Tenho certeza, no entanto, de que seria diferente se o jovem sul-americano levasse um manuscrito para Cortázar e pedisse uma opinião. Então ele leria esse texto com a mesma atenção rigorosa com que leria um inédito de Shakespeare, e em seguida chamaria o jovem e lhe diria, conforme fosse o caso, para se dedicar a “alguma coisa mais útil” (o embaixador do Peru, Héctor Boza, disse para Espinoza Dueñas quando descobriu que este era pintor: “Não seria melhor ter se tornado engenheiro, homem, que tem mais futuro?”), ou para corrigir de forma parcial ou total o seu manuscrito, ou para deixá-lo tal qual. E, neste último caso, Cortázar faria o impossível para que o jovem sul-americano encontrasse um editor. Não tem nada de estranho, pois, que tantos jovens o procurem quando querem um parecer absolutamente honesto sobre o que escrevem.

PREFERÊNCIAS

Mario Vargas Llosa: Quais autores, quais livros estão mais presentes para você atualmente? Ou qual poeta, qual contista, qual romancista você releu mais vezes?

Julio Cortázar: As suas perguntas não são intercambiáveis, embora pareçam, e por isso eu responderei separadamente. À primeira: os autores mais presentes para mim são sempre os franco-atiradores, os marginais, os alienados da literatura; todos os terríveis travailleurs, para usar a expressão de Rimbaud.

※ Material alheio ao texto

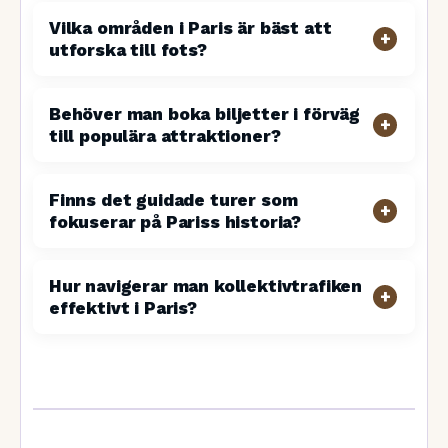
Vilka områden i Paris är bäst att
utforska till fots?
Behöver man boka biljetter i förväg
till populära attraktioner?
Finns det guidade turer som
fokuserar på Pariss historia?
Hur navigerar man kollektivtrafiken
effektivt i Paris?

Impossível fazer uma lista; cito aleatoriamente Jarry, José Lezama Lima, Roussel. Em contrapartida, quando você me pergunta pelo poeta, o contista e o romancista que eu reli mais vezes, está se referindo, no meu caso, àqueles cuja releitura signifique um prazer mais do que um risco, uma conciliação mais do que uma aventura. Sem hesitar, dou três nomes: o poeta Keats, o contista Borges, o romancista Dickens.


Publicado originalmente no Expreso, Lima, 7 de fevereiro de 1965.